1，在1 结束 2的结尾在2 3的结束3 4为此在4 5为此在5 6的结束6 在7为此在7 在8结尾的8 9结尾是9 1 that ends in 1 2 that end in 2 3 that end in 3 4 that end in 4 5 that end in 5 6 that end in 6 7 that end in 7 8 that end in 8 9 that end in 9

所有这些号码100到999充当prefixes为数字

All of these numbers act as prefixes for numbers from 100 to 999.

这是例子，也有结尾 3 三个数字：

An example, there are three numbers that end in 3:

13 23 33

有关这三个数字中，我们可以创建7升序编号：

For each of these three numbers, we can create seven ascending numbers:

133 134 135 136 137 138 139

这是很容易看到，这增加了三个数字为每个七个可能的结局位数。

It is easy to see, that this adds three numbers for each of the seven possible ending digits.

如果我们想延长4号结束，这个过程有异曲同工之处：目前，有4个数字的 4 结束。
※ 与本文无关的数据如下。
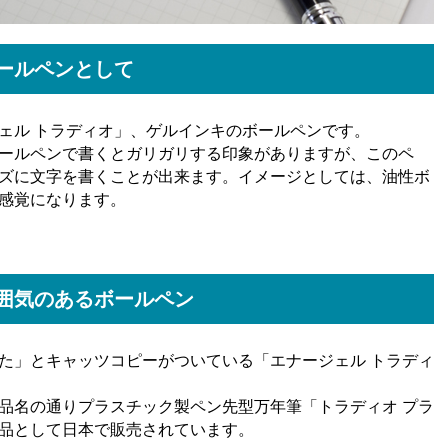
ールペンとして
ェル トラディオ」、ゲルインキのボールペンです。
ールペンで書くとガリガリする印象がありますが、このペ
ズに文字を書くことが出来ます。イメージとしては、油性ボ
感覚になります。
囲気のあるボールペン
た」とキャッツコピーがついている「エナージェル トラディ
品名の通りプラスチック製ペン先型万年筆「トラディオ プラ
品として日本で販売されています。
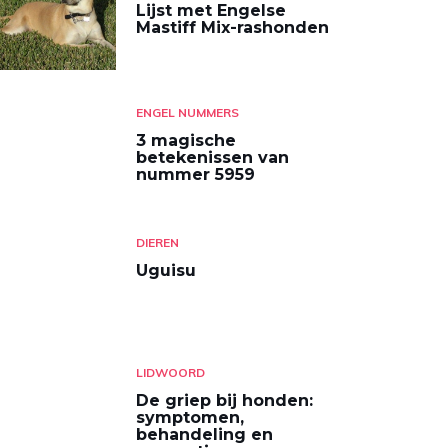
Lijst met Engelse
Mastiff Mix-rashonden
ENGEL NUMMERS
3 magische
betekenissen van
nummer 5959
DIEREN
Uguisu
LIDWOORD
De griep bij honden:
symptomen,
behandeling en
因此，对于每个这样的数字，我们可以创建6个新的升序编号。这意味着，将有一个附加的4对所有的六个可能的结局位数

If we wanted to extend numbers ending on 4, the process would be similar: Currently, there are 4 numbers ending on 4. Thus, for each such number, we can create 6 new ascending numbers. That means, that there will be an additional 4 for all of the six possible ending digits.

如果你已经明白了一切我已经写在这里，它应该很容易笼统地说，实施一种算法来计算所有这些数字。

If you have understood everything I've written here, it should be easy to generalize that and implement an algorithm to count all those numbers.